CAIRO: Three months after toppling Hosni Mubarak, activists behind Egypt’s revolt have grown increasingly frustrated with the new military rulers, accusing them of the very same practices the uprising sought to abolish.
The Supreme Council of the Armed Forces, which took charge after Mubarak ceded power in the face of 18 days of anti-government protests, has repeatedly maintained it is the guardian of the revolt, committed to protecting its goals.
But its status as revolt hero began to fade with allegations of human rights abuses, crackdowns against protesters and attempts to silence critics.
While the uprising achieved its main goal of ousting Mubarak, the unelected military council maintains its absolute power in the Arab world’s most populous nation.
Social networking sites have been awash with a laundry list of grievances against the military council, including the pace of democratic change and more specifically accusations of alleged torture, jailing of critics and arrest of activists.
Activists and human rights groups have insisted on keeping up the pressure against the military rulers for democratic change.

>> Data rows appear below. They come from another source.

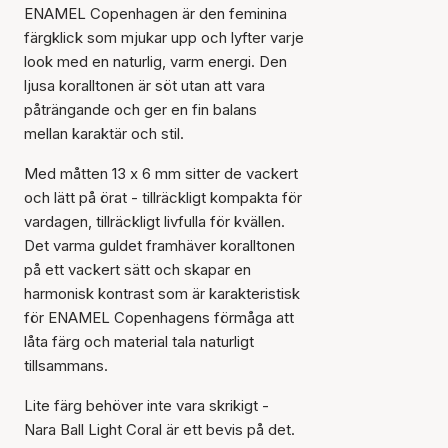
ENAMEL Copenhagen är den feminina
färgklick som mjukar upp och lyfter varje
look med en naturlig, varm energi. Den
ljusa koralltonen är söt utan att vara
påträngande och ger en fin balans
mellan karaktär och stil.
Med måtten 13 x 6 mm sitter de vackert
och lätt på örat - tillräckligt kompakta för
vardagen, tillräckligt livfulla för kvällen.
Det varma guldet framhäver koralltonen
på ett vackert sätt och skapar en
harmonisk kontrast som är karakteristisk
för ENAMEL Copenhagens förmåga att
låta färg och material tala naturligt
tillsammans.
Lite färg behöver inte vara skrikigt -
Nara Ball Light Coral är ett bevis på det.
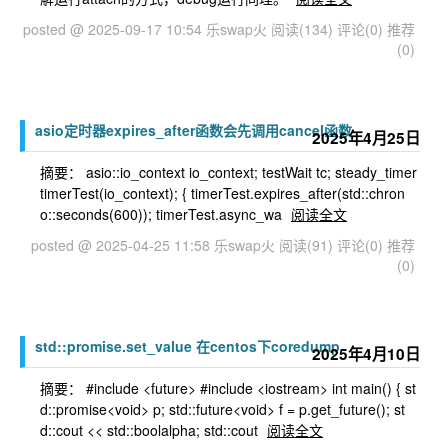
posted @ 2025-09-17 10:54 乐swap火
阅读(134)
评论(0)
推荐
(0)
asio定时器expires_after函数会先调用cancel函数
2025年4月25日
摘要： asio::io_context io_context; testWait tc; steady_timer
timerTest(io_context); { timerTest.expires_after(std::chron
o::seconds(600)); timerTest.async_wa
阅读全文
posted @ 2025-04-25 11:58 乐swap火
阅读(91)
评论(0)
推荐
(0)
std::promise.set_value 在centos下coredump
2025年4月10日
摘要： #include <future> #include <iostream> int main() { st
d::promise<void> p; std::future<void> f = p.get_future(); st
d::cout << std::boolalpha; std::cout
阅读全文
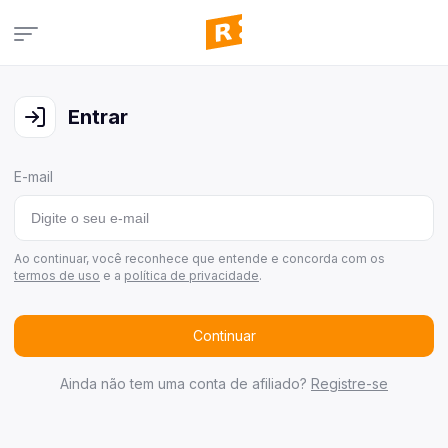
Campanhas
Veja todas as campanhas disponíveis
Entrar
Consultar pedidos
Veja todos os seus pedidos
E-mail
Últimos ganhadores
Veja quem já ganhou
Área de afiliados
Ao continuar, você reconhece que entende e concorda com os
termos de uso
e a
política de privacidade
.
Continuar
Ainda não tem uma conta de afiliado?
Registre-se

"Once again we reiterate that the Egyptian revolution had broken out against the oppression, suppression and violation of freedom expression and the sovereignty of the law means evidently that nobody is above criticism," said the Arabic Network for Human Rights Information in a statement.
"No more human rights violations will be ignored in Egypt after the January 25 revolution," the group said.
On Tuesday, more than 20 pro-democracy youth groups said they would boycott a meeting organized by the ruling military council, accusing the army of returning to the autocratic measures of the Mubarak era.
In a statement, the groups said they would reject any dialogue while military trials of civilians carry on.
They said the army had failed to investigate claims of violations by military police and denounced a new set of laws criminalizing protests and sit-ins.
On Wednesday, the military council said it would continue to invite youth groups for talks, citing "the importance of maintaining dialogue with the great Egyptian people and the youth of the revolution."
But its promise of continued dialogue was drowned out by an outcry over allegations that female protesters were forced to undergo virginity tests in March, after an apparent admission by an army general to CNN.
Amnesty International said on Tuesday that authorities must bring to justice those responsible for the tests.
The general, speaking to CNN on condition of anonymity, had defended the practice.
"We didn’t want them to say we had sexually assaulted or raped them, so we wanted to prove that they weren’t virgins in the first place," he told the US broadcaster.
Amnesty — which had previously collected testimonies of women following the March 9 protest — condemned the admission as "an utterly perverse justification of a degrading form of abuse.
"The women were subjected to nothing less than torture," it said.
But a senior military official denied to AFP that such tests had taken place, saying the allegations were "baseless" and that the army would take legal action over what was published.
Activists and youth groups were further infuriated by news of the questioning of two journalists and a prominent blogger over criticism of the army on live talk shows.
Reem Maged and Nabil Sharaf El-Din, the two reporters, and prominent blogger and activist Hossam El-Hamalawy were questioned by Adel Morsi, who heads the military justice authority.
Last month, an Egyptian military court sentenced a blogger to three years in prison, in what Human Rights Watch described as a "serious setback to freedom of expression" in post-Mubarak Egypt.